If the patents have been filed (especially if they have been granted) they are public property - that’s the whole point of patents.
This sounds like a job for AskPatents. Under recent changes in patent law it’s much easier to provide prior art to invalidate patents, if somebody is doing the usual “i’m patenting stuff everyone’s been doing for a decade to pad my resume” dance, we should pig-pile on it to get it squashed early.
My wife is a patent lawyer, I’m gonna see if she can get the contents of the patent applications for us.
Why this struck me as ludicrous is that back when I was at ILM in 2003 a few of us were planning out this type of a system. And this is well before they wrote Block Party. Every rigging system I’ve written since then has followed along the same lines. It’s like they want to patent Object Oriented Programming at this point.
from the wife:
The contents are not available yet. These were recently filed - judging by the serial numbers, mostly likely last month. Typically, publication comes 18 months from the earliest priority date. So check back in 6 months (assuming that the earliest priority date was 1 year before the July filing date).
I tried to look up the international application website (people sometimes file international applications first then in the US, the international application would have been published by now). I looked for Jutan, but there’s no application under that name.
The titles don’t tell much, they tend to be very generic. Only the granted claims can tell you the scope of the patent.
Ridiculous if true!
Any news on this?
I wonder what’s the point of doing this other than making it a commercial tool.
Plus isn’t hard to demonstrate that another rigging system is “copied” from it?
At this point every node based system used for rigging could be based on that…
I suspect it’s more about protecting themselves in case some third-party decides to sue.

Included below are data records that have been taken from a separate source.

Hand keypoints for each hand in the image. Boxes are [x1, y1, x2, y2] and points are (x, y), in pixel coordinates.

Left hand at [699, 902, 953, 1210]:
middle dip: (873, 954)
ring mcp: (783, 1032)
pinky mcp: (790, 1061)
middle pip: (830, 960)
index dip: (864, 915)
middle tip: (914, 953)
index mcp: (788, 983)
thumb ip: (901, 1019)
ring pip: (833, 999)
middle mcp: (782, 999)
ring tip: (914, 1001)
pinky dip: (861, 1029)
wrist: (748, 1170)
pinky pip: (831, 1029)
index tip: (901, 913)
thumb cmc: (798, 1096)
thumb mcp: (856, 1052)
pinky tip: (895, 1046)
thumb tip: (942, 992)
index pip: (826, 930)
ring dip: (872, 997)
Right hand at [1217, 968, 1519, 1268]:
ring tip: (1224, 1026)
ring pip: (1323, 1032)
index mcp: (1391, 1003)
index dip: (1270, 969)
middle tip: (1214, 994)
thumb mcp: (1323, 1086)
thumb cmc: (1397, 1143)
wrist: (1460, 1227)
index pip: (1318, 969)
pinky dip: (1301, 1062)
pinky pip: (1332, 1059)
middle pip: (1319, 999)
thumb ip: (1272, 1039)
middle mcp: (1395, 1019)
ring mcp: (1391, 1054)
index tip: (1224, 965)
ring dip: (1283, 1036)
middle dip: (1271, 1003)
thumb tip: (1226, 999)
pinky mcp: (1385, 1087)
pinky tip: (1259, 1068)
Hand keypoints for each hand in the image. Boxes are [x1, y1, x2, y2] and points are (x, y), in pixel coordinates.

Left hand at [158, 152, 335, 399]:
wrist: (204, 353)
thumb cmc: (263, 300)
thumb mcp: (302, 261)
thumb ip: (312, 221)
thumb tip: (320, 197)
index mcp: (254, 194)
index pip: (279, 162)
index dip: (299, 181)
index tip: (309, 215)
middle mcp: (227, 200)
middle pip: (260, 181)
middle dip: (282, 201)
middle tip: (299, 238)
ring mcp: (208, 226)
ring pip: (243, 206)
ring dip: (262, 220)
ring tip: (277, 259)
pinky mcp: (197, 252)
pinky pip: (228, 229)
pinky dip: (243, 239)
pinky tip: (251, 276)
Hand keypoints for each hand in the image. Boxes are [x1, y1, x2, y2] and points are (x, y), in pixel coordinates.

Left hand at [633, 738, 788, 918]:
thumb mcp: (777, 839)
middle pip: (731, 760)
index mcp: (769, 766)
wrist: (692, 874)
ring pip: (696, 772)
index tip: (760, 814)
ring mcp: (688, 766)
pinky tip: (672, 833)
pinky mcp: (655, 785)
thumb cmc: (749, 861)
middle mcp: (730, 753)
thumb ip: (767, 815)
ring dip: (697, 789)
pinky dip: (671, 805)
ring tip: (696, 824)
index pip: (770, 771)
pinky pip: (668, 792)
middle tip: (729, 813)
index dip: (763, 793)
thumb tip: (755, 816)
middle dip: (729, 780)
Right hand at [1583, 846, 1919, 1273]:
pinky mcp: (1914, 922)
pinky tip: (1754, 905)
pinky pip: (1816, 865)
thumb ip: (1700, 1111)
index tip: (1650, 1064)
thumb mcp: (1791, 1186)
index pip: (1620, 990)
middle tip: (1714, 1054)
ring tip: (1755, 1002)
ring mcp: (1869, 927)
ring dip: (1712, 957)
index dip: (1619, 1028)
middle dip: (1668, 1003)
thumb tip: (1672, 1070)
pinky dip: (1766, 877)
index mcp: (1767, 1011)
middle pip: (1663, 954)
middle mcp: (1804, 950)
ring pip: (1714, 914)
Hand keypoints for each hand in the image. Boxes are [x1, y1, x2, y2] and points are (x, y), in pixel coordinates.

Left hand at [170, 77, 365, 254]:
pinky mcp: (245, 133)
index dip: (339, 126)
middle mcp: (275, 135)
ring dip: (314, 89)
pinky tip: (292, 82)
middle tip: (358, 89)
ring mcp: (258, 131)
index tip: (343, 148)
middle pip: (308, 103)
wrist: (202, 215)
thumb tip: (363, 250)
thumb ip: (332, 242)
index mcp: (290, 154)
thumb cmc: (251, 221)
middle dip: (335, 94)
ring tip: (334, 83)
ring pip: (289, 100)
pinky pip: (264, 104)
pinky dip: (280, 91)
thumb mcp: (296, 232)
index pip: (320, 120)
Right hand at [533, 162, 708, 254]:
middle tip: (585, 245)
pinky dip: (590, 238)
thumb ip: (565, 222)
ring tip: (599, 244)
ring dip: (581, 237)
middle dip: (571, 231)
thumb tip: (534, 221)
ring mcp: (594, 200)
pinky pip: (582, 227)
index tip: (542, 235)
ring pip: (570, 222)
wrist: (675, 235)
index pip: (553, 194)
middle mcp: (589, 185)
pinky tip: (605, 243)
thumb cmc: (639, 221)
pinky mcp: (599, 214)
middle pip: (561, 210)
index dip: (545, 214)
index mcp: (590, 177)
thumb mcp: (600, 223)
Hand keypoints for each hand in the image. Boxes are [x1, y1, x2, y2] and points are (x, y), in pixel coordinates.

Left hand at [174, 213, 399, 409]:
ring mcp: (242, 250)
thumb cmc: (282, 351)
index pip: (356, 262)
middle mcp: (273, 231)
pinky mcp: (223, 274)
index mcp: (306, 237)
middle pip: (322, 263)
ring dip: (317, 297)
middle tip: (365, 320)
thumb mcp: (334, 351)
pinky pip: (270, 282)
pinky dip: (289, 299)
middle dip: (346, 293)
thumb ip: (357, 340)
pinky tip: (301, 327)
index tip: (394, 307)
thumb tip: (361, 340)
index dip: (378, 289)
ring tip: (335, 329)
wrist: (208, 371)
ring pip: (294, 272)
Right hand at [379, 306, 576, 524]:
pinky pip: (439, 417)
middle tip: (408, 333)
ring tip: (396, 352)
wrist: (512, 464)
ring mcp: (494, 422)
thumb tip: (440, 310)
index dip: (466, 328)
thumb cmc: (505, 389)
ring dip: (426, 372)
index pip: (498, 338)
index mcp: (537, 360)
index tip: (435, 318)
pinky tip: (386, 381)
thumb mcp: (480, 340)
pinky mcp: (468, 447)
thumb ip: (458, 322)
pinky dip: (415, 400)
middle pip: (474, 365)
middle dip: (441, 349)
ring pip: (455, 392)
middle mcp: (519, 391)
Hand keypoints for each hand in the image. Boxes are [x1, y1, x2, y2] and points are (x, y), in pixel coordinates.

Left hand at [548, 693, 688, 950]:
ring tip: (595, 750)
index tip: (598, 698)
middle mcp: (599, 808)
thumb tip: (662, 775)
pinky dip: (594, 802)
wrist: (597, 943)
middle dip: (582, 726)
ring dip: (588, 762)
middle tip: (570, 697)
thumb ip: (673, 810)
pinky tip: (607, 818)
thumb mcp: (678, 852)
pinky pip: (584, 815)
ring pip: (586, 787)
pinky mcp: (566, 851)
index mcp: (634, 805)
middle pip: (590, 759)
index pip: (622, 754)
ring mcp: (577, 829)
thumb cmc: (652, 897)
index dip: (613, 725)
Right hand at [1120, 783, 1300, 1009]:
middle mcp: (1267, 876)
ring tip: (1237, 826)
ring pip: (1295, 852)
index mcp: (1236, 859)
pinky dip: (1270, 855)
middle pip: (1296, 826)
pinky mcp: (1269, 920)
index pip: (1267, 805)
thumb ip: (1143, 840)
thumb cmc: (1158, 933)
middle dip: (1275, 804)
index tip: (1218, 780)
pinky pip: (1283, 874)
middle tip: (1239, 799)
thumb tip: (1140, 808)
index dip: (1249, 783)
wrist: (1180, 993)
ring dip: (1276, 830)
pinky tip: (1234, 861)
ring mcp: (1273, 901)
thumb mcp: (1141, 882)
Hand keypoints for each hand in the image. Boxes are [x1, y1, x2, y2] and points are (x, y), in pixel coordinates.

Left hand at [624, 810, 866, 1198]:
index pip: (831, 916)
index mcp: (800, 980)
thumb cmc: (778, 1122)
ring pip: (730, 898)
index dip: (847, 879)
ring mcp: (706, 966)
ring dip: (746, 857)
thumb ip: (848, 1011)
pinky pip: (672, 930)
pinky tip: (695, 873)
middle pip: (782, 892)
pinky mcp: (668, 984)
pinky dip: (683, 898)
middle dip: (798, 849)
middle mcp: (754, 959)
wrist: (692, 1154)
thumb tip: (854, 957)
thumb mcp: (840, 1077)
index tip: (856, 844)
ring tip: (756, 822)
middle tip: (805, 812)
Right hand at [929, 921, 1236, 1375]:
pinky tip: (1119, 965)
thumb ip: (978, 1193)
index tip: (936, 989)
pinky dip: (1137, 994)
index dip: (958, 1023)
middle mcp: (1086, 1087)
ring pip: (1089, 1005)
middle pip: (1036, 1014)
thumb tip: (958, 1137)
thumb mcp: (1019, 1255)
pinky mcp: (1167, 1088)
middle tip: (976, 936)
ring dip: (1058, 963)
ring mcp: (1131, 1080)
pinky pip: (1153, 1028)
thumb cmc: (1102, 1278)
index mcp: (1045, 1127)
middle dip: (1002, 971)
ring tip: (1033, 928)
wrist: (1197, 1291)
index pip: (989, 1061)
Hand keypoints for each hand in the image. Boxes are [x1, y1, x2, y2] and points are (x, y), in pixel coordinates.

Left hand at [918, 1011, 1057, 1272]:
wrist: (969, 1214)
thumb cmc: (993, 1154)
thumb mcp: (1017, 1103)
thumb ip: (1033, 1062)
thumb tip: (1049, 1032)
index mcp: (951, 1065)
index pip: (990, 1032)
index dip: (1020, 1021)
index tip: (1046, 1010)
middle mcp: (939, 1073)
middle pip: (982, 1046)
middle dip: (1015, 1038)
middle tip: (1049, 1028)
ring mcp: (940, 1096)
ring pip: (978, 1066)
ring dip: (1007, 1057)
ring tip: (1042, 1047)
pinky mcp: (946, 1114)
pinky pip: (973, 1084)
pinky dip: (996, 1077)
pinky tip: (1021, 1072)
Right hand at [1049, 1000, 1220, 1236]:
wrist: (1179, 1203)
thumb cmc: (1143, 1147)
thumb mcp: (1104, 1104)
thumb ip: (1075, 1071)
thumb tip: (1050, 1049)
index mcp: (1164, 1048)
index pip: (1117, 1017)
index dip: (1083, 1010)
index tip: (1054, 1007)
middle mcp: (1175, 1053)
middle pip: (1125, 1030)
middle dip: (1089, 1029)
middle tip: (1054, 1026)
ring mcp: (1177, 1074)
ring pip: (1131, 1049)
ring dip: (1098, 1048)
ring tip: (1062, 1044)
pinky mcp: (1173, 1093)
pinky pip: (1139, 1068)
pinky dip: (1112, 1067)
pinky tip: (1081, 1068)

On the upside, there’s now an abundance of - albeit obfuscated - documentation available for the rigging system ILM uses and have used for quite some time, so for everyone interested in building and using such a system without commercialising it, that’s a win. Could even be worth polishing up that patent in the form of a tutorial on how to build it, followed by an open source version of it that anyone could effectively use and benefit and learn from.
Plenty of room to turn this around.
It’s part of the US patent non sense. If you don’t patent something, then someone patent it for you, he can legally attack you and you can loose.
You must protect yourself.
Maybe ILM lawyers saw someone/a company doing something that looks like what they did and didn’t want any trouble. So they do patents. This doesn’t mean they will use it.